Your instructions: A faithful copy is required. Print each line of the data exactly and omit the pictures.

Data provided:
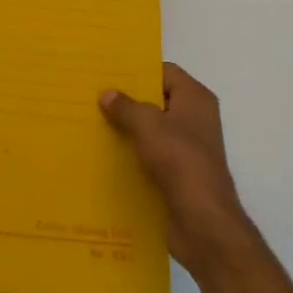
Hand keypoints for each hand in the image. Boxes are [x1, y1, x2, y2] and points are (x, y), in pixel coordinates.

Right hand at [101, 63, 253, 274]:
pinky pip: (148, 155)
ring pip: (150, 130)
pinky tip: (102, 154)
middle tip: (90, 95)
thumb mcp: (148, 126)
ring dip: (125, 129)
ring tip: (89, 122)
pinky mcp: (176, 174)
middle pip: (156, 100)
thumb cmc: (180, 161)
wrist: (202, 222)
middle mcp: (194, 119)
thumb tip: (107, 94)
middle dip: (126, 100)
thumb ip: (126, 106)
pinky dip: (129, 154)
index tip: (106, 72)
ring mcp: (186, 149)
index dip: (138, 70)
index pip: (165, 72)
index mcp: (195, 99)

Output for this task:
Hand keypoints for each hand in the image. Boxes are [x1, y1, x2, y2] and points are (x, y), in pixel coordinates.

Right hand at [101, 63, 253, 274]:
pinky pip: (148, 155)
ring pip: (150, 130)
pinky tip: (102, 154)
middle tip: (90, 95)
thumb mcp: (148, 126)
ring dip: (125, 129)
ring tip: (89, 122)
pinky mcp: (176, 174)
middle pip: (156, 100)
thumb cmc: (180, 161)
wrist: (202, 222)
middle mcp: (194, 119)
thumb tip: (107, 94)
middle dip: (126, 100)
thumb ip: (126, 106)
pinky dip: (129, 154)
index tip: (106, 72)
ring mcp: (186, 149)
index dip: (138, 70)
index pip: (165, 72)
index mcp: (195, 99)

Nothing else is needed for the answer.